Deal struck on suit against OTS; agency to approve 20 conversions.

WASHINGTON -- A quick compromise was reached last week over a lawsuit alleging that new mutual thrift conversion rules discriminate against out-of-town investors.

Separately, the Office of Thrift Supervision was expected Friday to approve 20 pending mutual conversion deals. Without the approvals, the financial documents backing those deals would have become outdated Saturday.

"We don't expect that any applications that will go stale after today will not have been acted upon," OTS spokesman Paul Lockwood said Friday afternoon.

Unfair Advantage Seen

Thrift Depositors of America Inc., a trade group representing professional depositors, charged in a May 6 suit that the new conversion rules unfairly give depositors who live within 100 miles first shot at buying the converting thrift's stock.

The compromise includes an agreement by the OTS to notify the disgruntled depositors' group if the agency approves any mutual conversion deals that contain provisions limiting the stock purchases of out-of-towners.

Since the new rule went into effect May 3, OTS acting director Jonathan Fiechter has approved some deals already in the works, and in each one has waived the new rule's provisions giving stock purchase priority to depositors who live within 100 miles of the converting thrift.

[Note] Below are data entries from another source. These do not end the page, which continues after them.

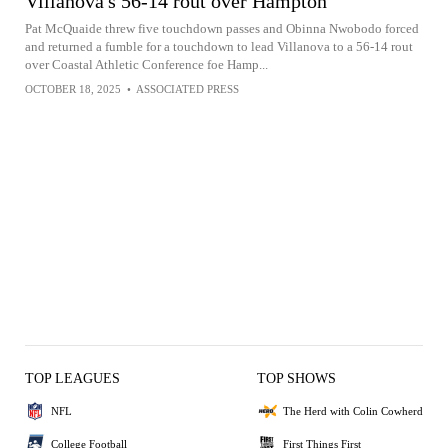
Villanova's 56-14 rout over Hampton
Pat McQuaide threw five touchdown passes and Obinna Nwobodo forced
and returned a fumble for a touchdown to lead Villanova to a 56-14 rout
over Coastal Athletic Conference foe Hamp...
OCTOBER 18, 2025
•
ASSOCIATED PRESS
TOP LEAGUES
TOP SHOWS
NFL
The Herd with Colin Cowherd
College Football
First Things First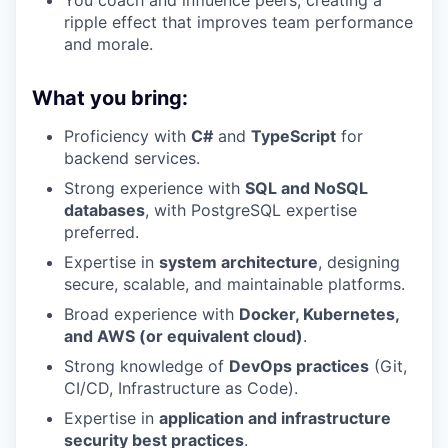
You coach and influence peers, creating a
ripple effect that improves team performance
and morale.
What you bring:
Proficiency with
C#
and
TypeScript
for
backend services.
Strong experience with
SQL and NoSQL
databases
, with PostgreSQL expertise
preferred.
Expertise in
system architecture
, designing
secure, scalable, and maintainable platforms.
Broad experience with
Docker, Kubernetes,
and AWS (or equivalent cloud)
.
Strong knowledge of
DevOps practices
(Git,
CI/CD, Infrastructure as Code).
Expertise in
application and infrastructure
security best practices
.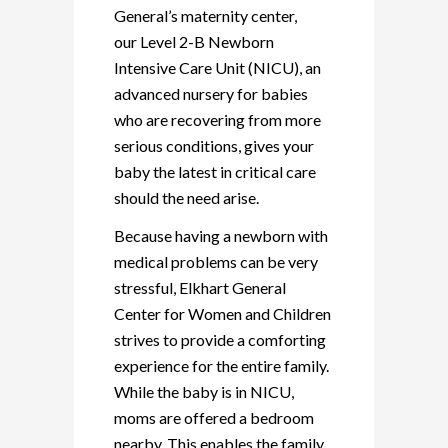
General’s maternity center,
our Level 2-B Newborn
Intensive Care Unit (NICU), an
advanced nursery for babies
who are recovering from more
serious conditions, gives your
baby the latest in critical care
should the need arise.
Because having a newborn with
medical problems can be very
stressful, Elkhart General
Center for Women and Children
strives to provide a comforting
experience for the entire family.
While the baby is in NICU,
moms are offered a bedroom
nearby. This enables the family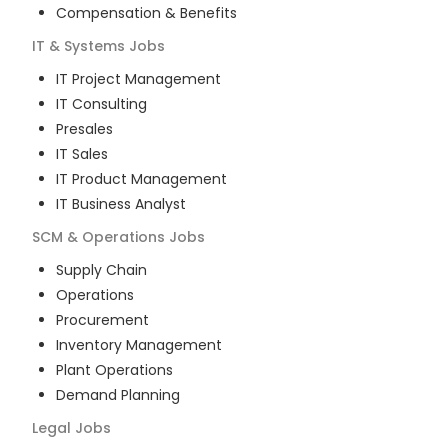
Compensation & Benefits
IT & Systems
Jobs
IT Project Management
IT Consulting
Presales
IT Sales
IT Product Management
IT Business Analyst
SCM & Operations
Jobs
Supply Chain
Operations
Procurement
Inventory Management
Plant Operations
Demand Planning
Legal
Jobs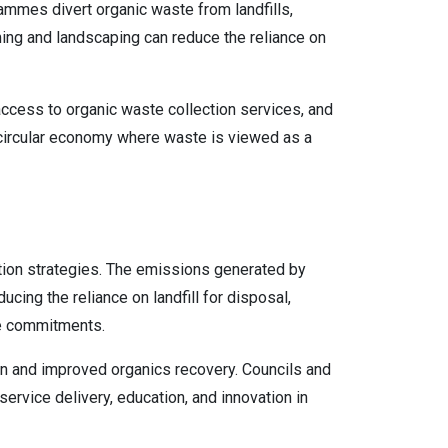
mmes divert organic waste from landfills,
ing and landscaping can reduce the reliance on
cess to organic waste collection services, and
 a circular economy where waste is viewed as a
tion strategies. The emissions generated by
cing the reliance on landfill for disposal,
nge commitments.
on and improved organics recovery. Councils and
service delivery, education, and innovation in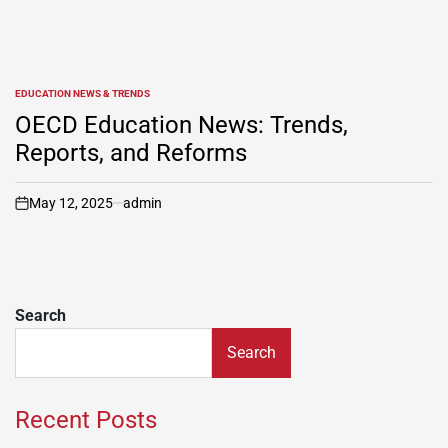
EDUCATION NEWS & TRENDS
POSTED
IN
OECD Education News: Trends,
Reports, and Reforms
May 12, 2025
admin
on
Search
Search
Recent Posts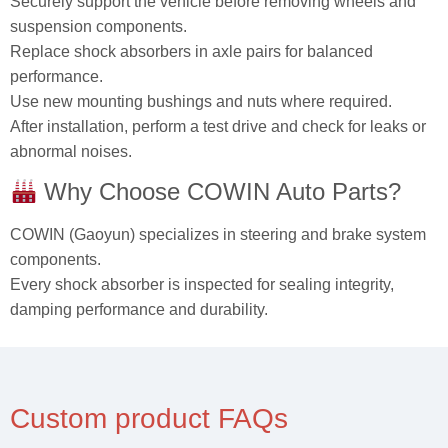
Securely support the vehicle before removing wheels and
suspension components.
Replace shock absorbers in axle pairs for balanced
performance.
Use new mounting bushings and nuts where required.
After installation, perform a test drive and check for leaks or
abnormal noises.
Why Choose COWIN Auto Parts?
COWIN (Gaoyun) specializes in steering and brake system
components.
Every shock absorber is inspected for sealing integrity,
damping performance and durability.
Custom product FAQs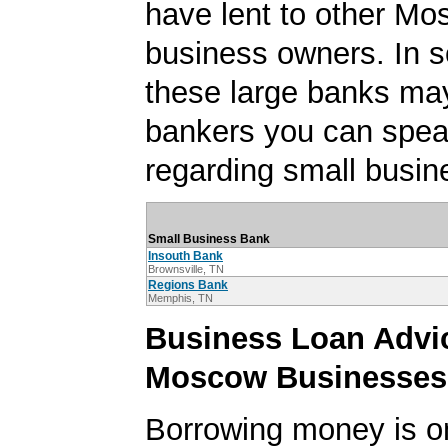
have lent to other Mo
business owners. In 
these large banks ma
bankers you can spea
regarding small busin
Small Business Bank
Insouth Bank
Brownsville, TN
Regions Bank
Memphis, TN
Business Loan Advic
Moscow Businesses
Borrowing money is o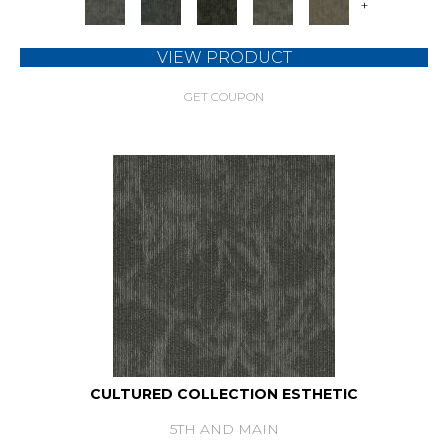
+
VIEW PRODUCT
GET COUPON
CULTURED COLLECTION ESTHETIC
5TH AND MAIN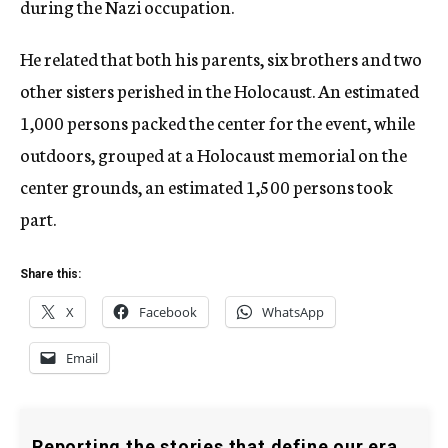
during the Nazi occupation.
He related that both his parents, six brothers and two
other sisters perished in the Holocaust. An estimated
1,000 persons packed the center for the event, while
outdoors, grouped at a Holocaust memorial on the
center grounds, an estimated 1,500 persons took
part.
Share this:
X
Facebook
WhatsApp
Email
Reporting the stories that define our era.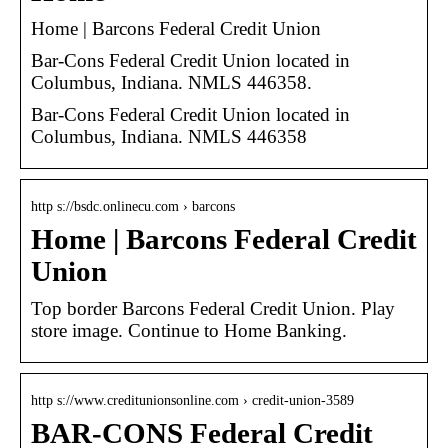
Home | Barcons Federal Credit Union
Bar-Cons Federal Credit Union located in
Columbus, Indiana. NMLS 446358.
Bar-Cons Federal Credit Union located in
Columbus, Indiana. NMLS 446358
http s://bsdc.onlinecu.com › barcons
Home | Barcons Federal Credit
Union
Top border Barcons Federal Credit Union. Play
store image. Continue to Home Banking.
http s://www.creditunionsonline.com › credit-union-3589
BAR-CONS Federal Credit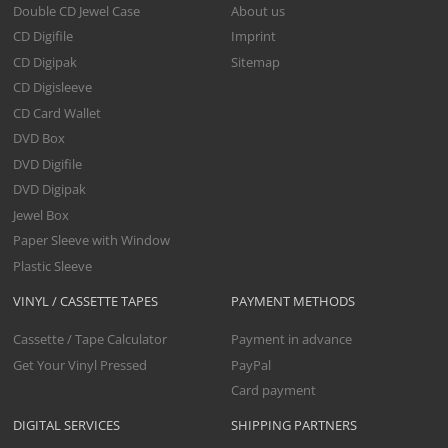
Double CD Jewel Case
About us
CD Digifile
Imprint
CD Digipak
Sitemap
CD Digisleeve
CD Card Wallet
DVD Box
DVD Digifile
DVD Digipak
Jewel Box
Paper Sleeve with Window
Plastic Sleeve
VINYL / CASSETTE TAPES
PAYMENT METHODS
Cassette / Tape Calculator
Payment in advance
Get Your Vinyl Pressed
PayPal
Card payment
DIGITAL SERVICES
SHIPPING PARTNERS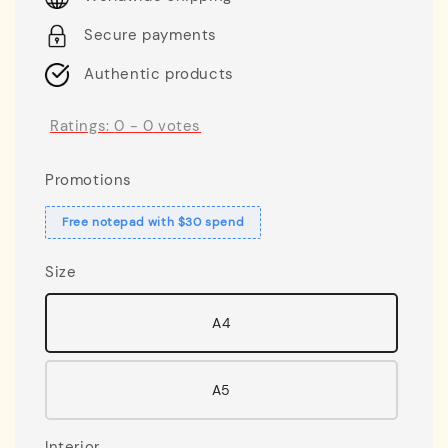
Secure payments
Authentic products
Ratings:
0
-
0
votes
Promotions
Free notepad with $30 spend
Size
A4
A5
Interior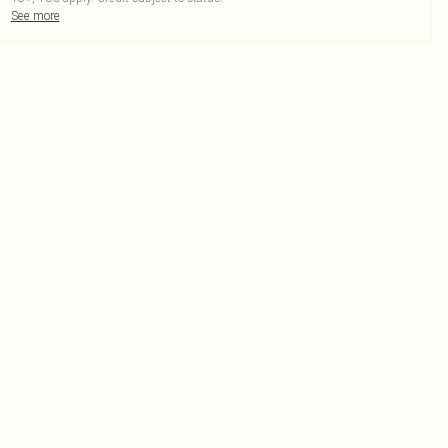
See more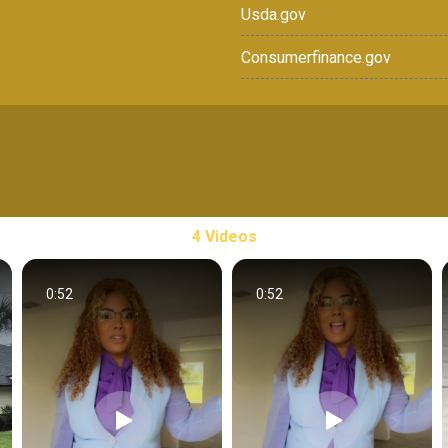
Usda.gov
Consumerfinance.gov
4 Videos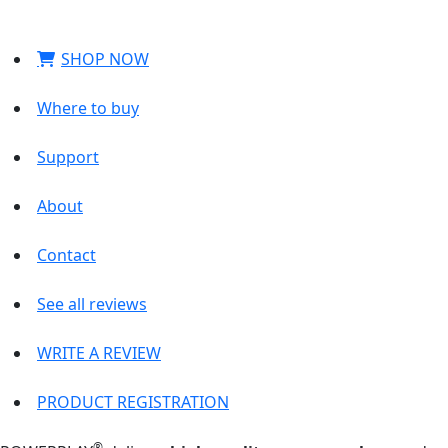
SHOP NOW
Where to buy
Support
About
Contact
See all reviews
WRITE A REVIEW
PRODUCT REGISTRATION
®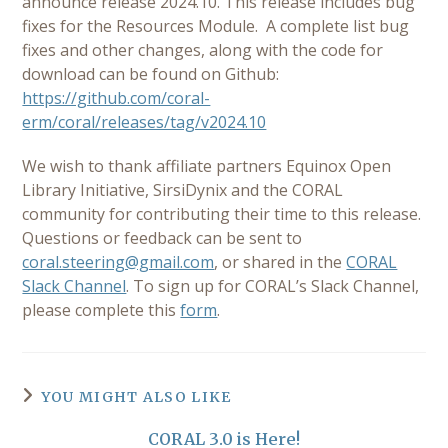
announce release 2024.10. This release includes bug
fixes for the Resources Module. A complete list bug
fixes and other changes, along with the code for
download can be found on Github:
https://github.com/coral-
erm/coral/releases/tag/v2024.10
We wish to thank affiliate partners Equinox Open
Library Initiative, SirsiDynix and the CORAL
community for contributing their time to this release.
Questions or feedback can be sent to
coral.steering@gmail.com
, or shared in the
CORAL
Slack Channel
. To sign up for CORAL’s Slack Channel,
please complete this
form
.
YOU MIGHT ALSO LIKE
CORAL 3.0 is Here!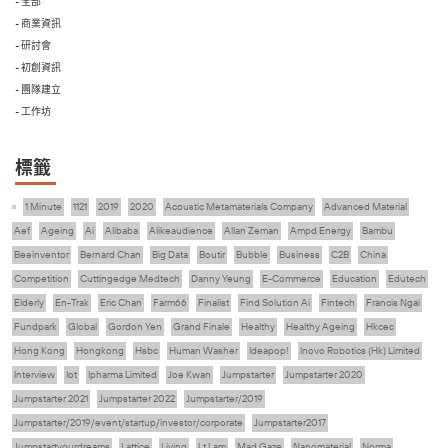
- 全部
- 商業資訊
- 研討會
- 初創資訊
- 團隊建立
- 工作坊
標籤
1 Minute
1121
2019
2020
Acoustic Metamaterials Company
Advanced Material
Aef
Ageing
Ai
Alibaba
Alikeaudience
Allan Zeman
Ampd Energy
Bambu
Beeinventor
Bernard Chan
Big Data
Boutir
Bubble
Business
C2B
China
Competition
Cuttingedge Medtech
Danny Yeung
E-Commerce
Education
Edutech
Elderly
En-Trak
Eric Chan
Farm66
Finalist
Find Solution Ai
Fintech
Francis Ngai
Fundpark
Global
Gordon Yen
Grand Finale
Healthy
Healthy Ageing
Hkcec
Hong Kong
Hongkong
Hsbc
Human Washer
Ideapop!
Inovo Robotics (Hk) Limited
Interview
Iot
Ipharma Limited
Joe Kwan
Jumpstarter
Jumpstarter 2020
Jumpstarter 2021
Jumpstarter 2022
Jumpstarter/2019
Jumpstarter/2019/event/startup/investor/corporate
Jumpstarter2017
Jumpstartyourdreams
Lattice
Living
Lt Lam
Mad Gaze
Nanomaterial
Norma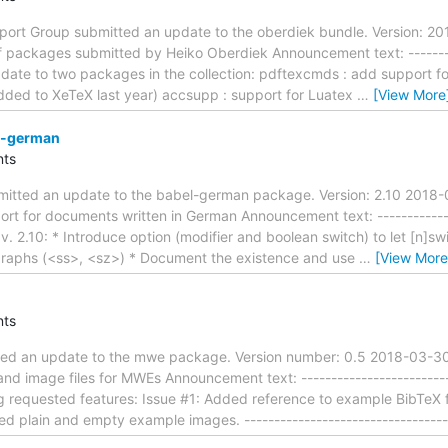
rt Group submitted an update to the oberdiek bundle. Version: 20
f packages submitted by Heiko Oberdiek Announcement text: ----------
 Update to two packages in the collection: pdftexcmds : add suppor
added to XeTeX last year) accsupp : support for Luatex
…
[View More
l-german
ts
mitted an update to the babel-german package. Version: 2.10 2018
ort for documents written in German Announcement text: --------------
n v. 2.10: * Introduce option (modifier and boolean switch) to let [n
igraphs (<ss>, <sz>) * Document the existence and use
…
[View More
ts
ted an update to the mwe package. Version number: 0.5 2018-03-30
nd image files for MWEs Announcement text: ---------------------------
ng requested features: Issue #1: Added reference to example BibTeX 
ed plain and empty example images. ----------------------------------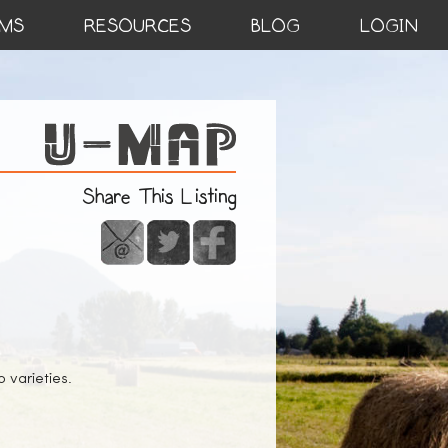
MS
RESOURCES
BLOG
LOGIN
Share This Listing
 varieties.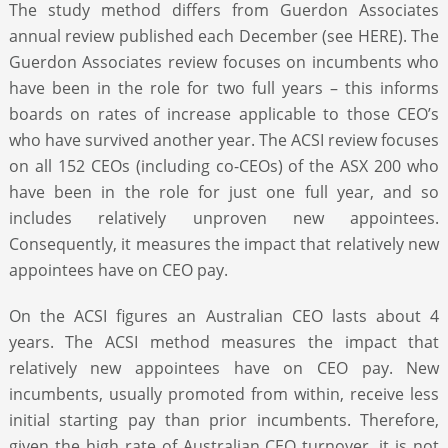
The study method differs from Guerdon Associates
annual review published each December (see HERE). The
Guerdon Associates review focuses on incumbents who
have been in the role for two full years – this informs
boards on rates of increase applicable to those CEO’s
who have survived another year. The ACSI review focuses
on all 152 CEOs (including co-CEOs) of the ASX 200 who
have been in the role for just one full year, and so
includes relatively unproven new appointees.
Consequently, it measures the impact that relatively new
appointees have on CEO pay.
On the ACSI figures an Australian CEO lasts about 4
years. The ACSI method measures the impact that
relatively new appointees have on CEO pay. New
incumbents, usually promoted from within, receive less
initial starting pay than prior incumbents. Therefore,
given the high rate of Australian CEO turnover, it is not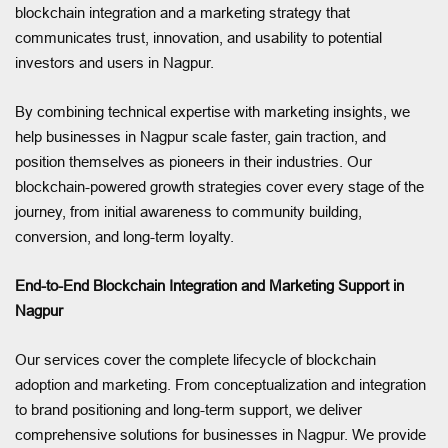
blockchain integration and a marketing strategy that
communicates trust, innovation, and usability to potential
investors and users in Nagpur.
By combining technical expertise with marketing insights, we
help businesses in Nagpur scale faster, gain traction, and
position themselves as pioneers in their industries. Our
blockchain-powered growth strategies cover every stage of the
journey, from initial awareness to community building,
conversion, and long-term loyalty.
End-to-End Blockchain Integration and Marketing Support in
Nagpur
Our services cover the complete lifecycle of blockchain
adoption and marketing. From conceptualization and integration
to brand positioning and long-term support, we deliver
comprehensive solutions for businesses in Nagpur. We provide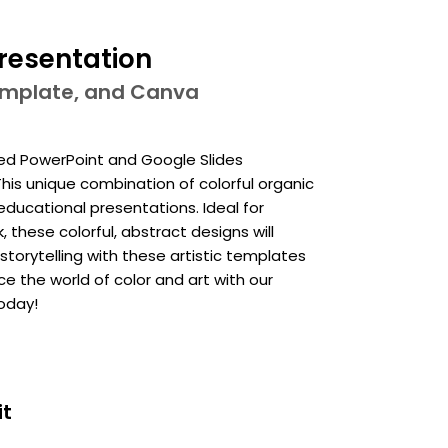
Presentation
template, and Canva
ired PowerPoint and Google Slides
his unique combination of colorful organic
educational presentations. Ideal for
these colorful, abstract designs will
storytelling with these artistic templates
ce the world of color and art with our
oday!
it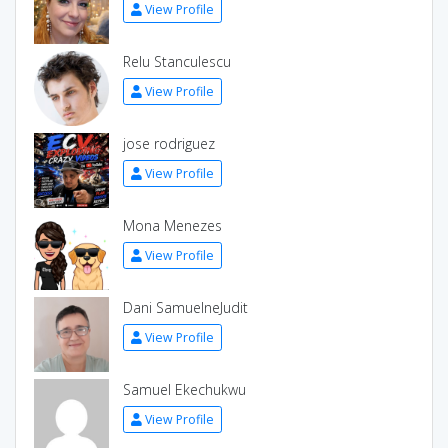
View Profile
Relu Stanculescu
View Profile
jose rodriguez
View Profile
Mona Menezes
View Profile
Dani SamuelneJudit
View Profile
Samuel Ekechukwu
View Profile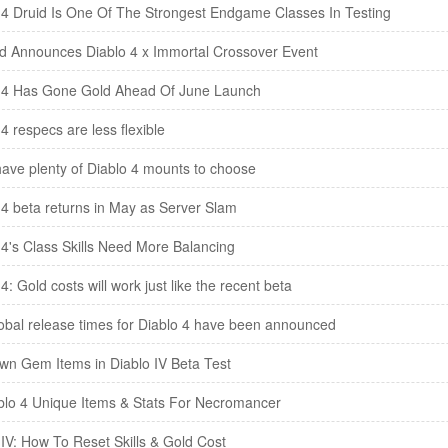
 4 Druid Is One Of The Strongest Endgame Classes In Testing
rd Announces Diablo 4 x Immortal Crossover Event
 4 Has Gone Gold Ahead Of June Launch
4 respecs are less flexible
 have plenty of Diablo 4 mounts to choose
 4 beta returns in May as Server Slam
 4's Class Skills Need More Balancing
4: Gold costs will work just like the recent beta
obal release times for Diablo 4 have been announced
own Gem Items in Diablo IV Beta Test
ablo 4 Unique Items & Stats For Necromancer
 IV: How To Reset Skills & Gold Cost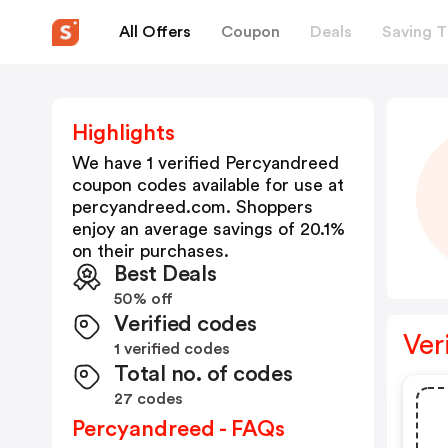
All Offers
Coupon
Deals
Saving T
Highlights
We have 1 verified
Percyandreed
coupon codes available for use at
percyandreed.com
. Shoppers
enjoy an average savings of
20.1
%
on their purchases.
Best Deals
50% off
Verified codes
Ver
1 verified codes
Total no. of codes
27 codes
Percyandreed - FAQs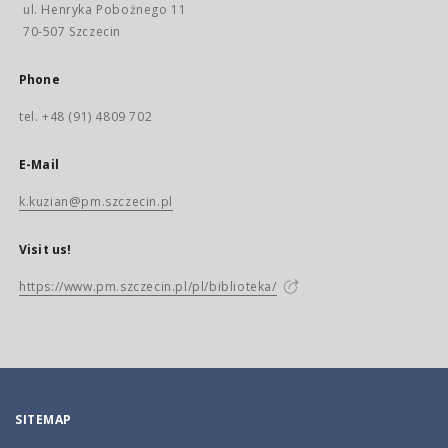
ul. Henryka Pobożnego 11
70-507 Szczecin
Phone
tel. +48 (91) 4809 702
E-Mail
k.kuzian@pm.szczecin.pl
Visit us!
https://www.pm.szczecin.pl/pl/biblioteka/
SITEMAP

The OTS is operating under interim rules right now. The agency is using the tightened conversion standards in its new rule, but is still taking comments from the public until June 17. The regulations are expected to be finalized this summer.

The compromise gives the depositors' group time to go to court to stop an individual deal.

"We have not guaranteed or promised in any shape that we will continue to grant these waivers," Mr. Lockwood said. "We did agree that if we approve a conversion application without the waiver, we would notify their law firm, which would give them an opportunity to reinstate the suit."

Michael S. Helfer, a partner at Wilmer, Cutler & Pickering who represents the depositors' group, said the compromise, "fairly protects the interests of the Thrift Depositors of America because we can get into court on an expedited basis if they approve a conversion with geographic discrimination."

Extra Expenses

In the agency's expected action Friday, two thrifts with pending deals were not acted on because they had already planned to submit new financial data, Mr. Lockwood said.

Thrift lawyers said that while the OTS is approving most pending deals, it is forcing many thrifts to boost their appraised value. If the agency does not act on the deals before their financial statements go stale, institutions that want to convert will generally incur significant extra expenses to complete the deals.

The OTS confirmed that account. "We are not denying any," Mr. Lockwood said. "All of them are being approved with conditions based on the new regulations. In some cases we have granted waivers on various aspects of the new rules."

Kip A. Weissman, a partner who specializes in thrift stock conversions at the Washington-based law firm of Silver, Freedman & Taff, said, "The message is that the OTS is being very tough - I don't think anyone is getting away with anything."

"They are pushing appraisals to nearly unprecedented levels even in the face of declining thrift profits as a result of rising interest rates," Mr. Weissman said. The OTS, in conditioning its approval of the deals on higher appraisals, is "obsessing with price/book ratios and they are ignoring price/earnings ratios even though [thrift] profits are going down."